### Required task
In the Gillette passage, swap "razor" for "shaver" and write out the stretch from "Warren Buffett bought" through "could catch up.".

### Document passage
————

Warren Buffett bought into Gillette just as it was about to get the benefit from years of R&D spend. This newsletter describes the period after Buffett bought in. It also looks at why Buffett held shares in Gillette after they had more than doubled.

The Sensor
In October 1989 the Sensor razor was unveiled, offering thinner twin blades individually mounted on springs allowing a closer shave due to continuous adjustment to the contours of the face. It was an instant hit. So successful was it that the company suspended advertising for a while so that the production team could catch up.
So, despite costing almost $200m to develop over 13 years, followed by $100m for advertising, it made a mint for Gillette. Factories produced around the clock seven days a week. Within two years the one-billionth blade cartridge was sold.
Gillette’s profits after tax went from $285m in 1989 to $368m in 1990 to $427m in 1991; and were headed for a whopping $513m in 1992.
Common stock
The common stock rocketed, and the board insisted that Berkshire’s preferreds be converted into 12m common shares on April 1 1991. Given that these shares had a market value of over $1.3bn, and being a participant in the profits of a company on a fast growth trajectory, Buffett and Munger were quite content to switch to the common stock.
Sadly, in January 1991, Colman Mockler died of a heart attack aged 61. In his 1990 letter to shareholders Buffett paid this tribute,
“No description better fitted Colman than “gentleman” – a word signifying integrity, courage and modesty. Couple these qualities with the humor and exceptional business ability that Colman possessed and you can understand why I thought it an undiluted pleasure to work with him and why I, and all others who knew him, will miss Colman so much.

————

### Dataset excerpts
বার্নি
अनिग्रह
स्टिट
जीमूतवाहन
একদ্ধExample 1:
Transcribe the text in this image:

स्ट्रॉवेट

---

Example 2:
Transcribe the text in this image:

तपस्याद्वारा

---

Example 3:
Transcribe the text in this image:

————

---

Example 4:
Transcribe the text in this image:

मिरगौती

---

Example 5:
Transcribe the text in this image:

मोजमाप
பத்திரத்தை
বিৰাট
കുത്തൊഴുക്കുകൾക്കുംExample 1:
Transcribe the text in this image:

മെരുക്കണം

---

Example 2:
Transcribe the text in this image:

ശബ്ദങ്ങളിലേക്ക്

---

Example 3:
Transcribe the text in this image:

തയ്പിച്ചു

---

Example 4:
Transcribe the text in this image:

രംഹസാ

————

### Written solution
Warren Buffett bought into Gillette just as it was about to get the benefit from years of R&D spend. This newsletter describes the period after Buffett bought in. It also looks at why Buffett held shares in Gillette after they had more than doubled.

The Sensor
In October 1989 the Sensor shaver was unveiled, offering thinner twin blades individually mounted on springs allowing a closer shave due to continuous adjustment to the contours of the face. It was an instant hit. So successful was it that the company suspended advertising for a while so that the production team could catch up.